Geopolitics sparked the need to transition but...
Globally there is no consensus. The EU is spearheading it but this is a challenge that requires global cooperation but we're living in a world marked by 24 February invasion of Ukraine that marks the beginning of a bifurcated world rather than one that collaborates more.
So?
While the EU (and to a lesser extent the US) uses regulations to "transition" from fossil fuel (although it needs first to transition away from Russian cheap gas etc) by squeezing supply and demand to shape this new world, China & very much a lot of EM take a different approach..

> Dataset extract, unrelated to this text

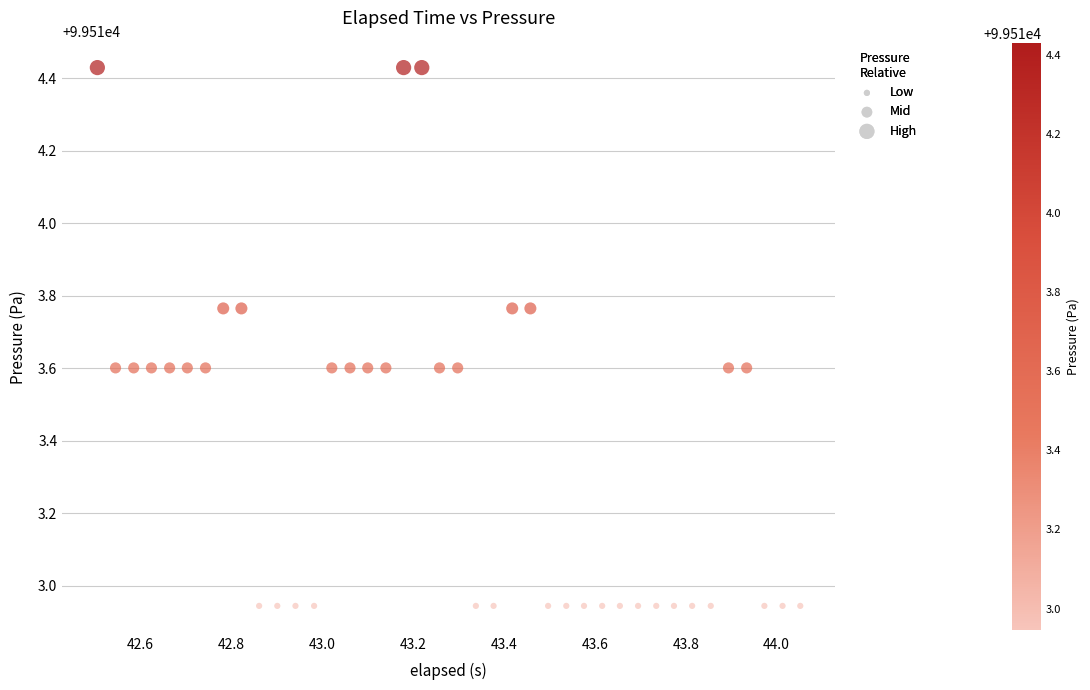

What is the range of Y values (max minus min)?

1.5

First, you may say, how do u "transition" (btw, the usage of this is rather misleading because it is definitely not a transition but more like disruption and some places addition (China)???

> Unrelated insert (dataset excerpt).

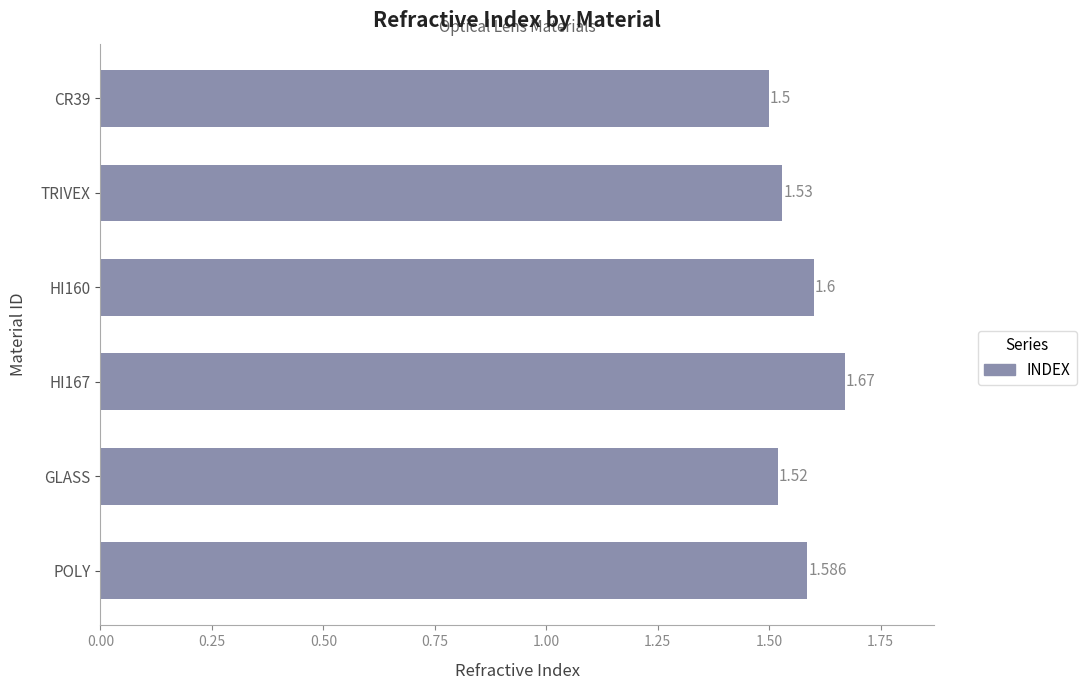

Which has a higher value, GLASS or CR39?

GLASS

On the demand side, u can reduce the demand of fossil fuel through taxes or subsidies.
An area where people generally use is say subsidies for purchases of EV cars, tax like carbon tax etc.
On the supply side, you can choke the financing channels via banks or subsidize the very thing you want to promote (ESG ratings etc).
So?
Meaning, the regulations can work and you can see that in the reduced capacity to refine in the EU and US and why we have the margins rising for refined products.
Also you can see why oil producers are hesitant to invest. Why coal producers aren't investing more etc.
Reluctance
Either forced by financing choke hole or via conservatism to not flood the market of the goods that won't be desired in the future.
So here we are with this supply shock.
Note that China is not employing this strategy. It is using what @DanielYergin calls the ENERGY ADDITION...
Meaning, China is adding more coal, more refinery capacity, more gas, more renewables, more nuclear.
Why? Because it doesn't want to have higher costs of inputs and want to grow the supply of energy to meet the demand.
China is going to be the Saudi Arabia of renewables.
Anyway, gotta go, will continue another day. This thread is getting very long but trust me, this much is true:
Inflation is structural, not transitory & this is a beginning of a thread, not the end.
Btw, some people asked me why but if you must know, the EIA has this question: When was the last refinery built in the USA???
Well, the last SIGNIFICANT one was in 1977, yes, 1970s!!!
So ask yourself, is investment elastic? Is it??? 1977!!!